**Task instructions**
Check each line of the entries below for the string "dashed"; copy every line where it appears.

Items listed in a dataset
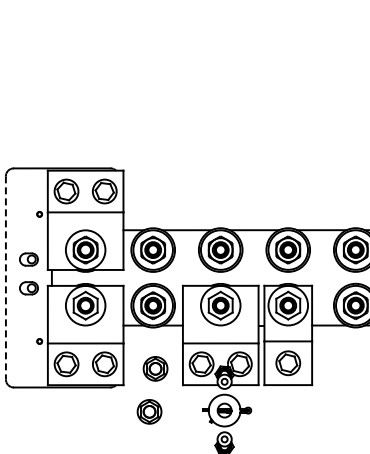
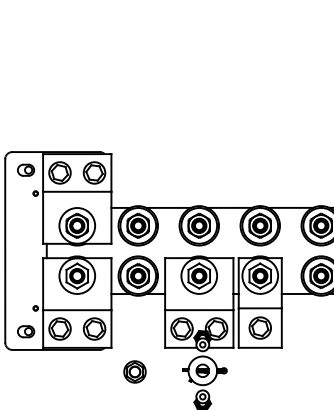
part: (28, 259) -> (25, 170), moved
line: (5, 277) -> (4, 250), dashed -> solid
part: (28, 288) -> (25, 331), moved
part: (155, 368) -> (140, 332), removed

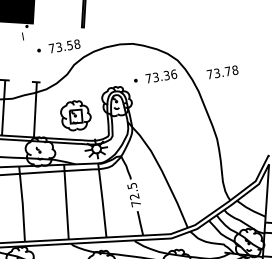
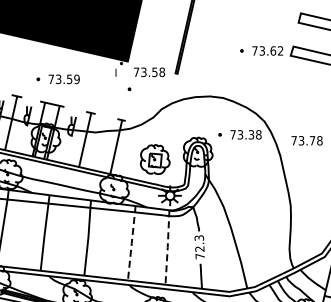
text: (64, 46) -> (149, 72), moved
text: (173, 74) -> (258, 134), 73.36 -> 73.38
text: (131, 185) -> (198, 237), 72.5 -> 72.3
line: (102, 200) -> (167, 247), solid -> dashed
line: (66, 202) -> (131, 243), solid -> dashed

**Task output**
line: (5, 277) -> (4, 250), dashed -> solid
line: (102, 200) -> (167, 247), solid -> dashed
line: (66, 202) -> (131, 243), solid -> dashed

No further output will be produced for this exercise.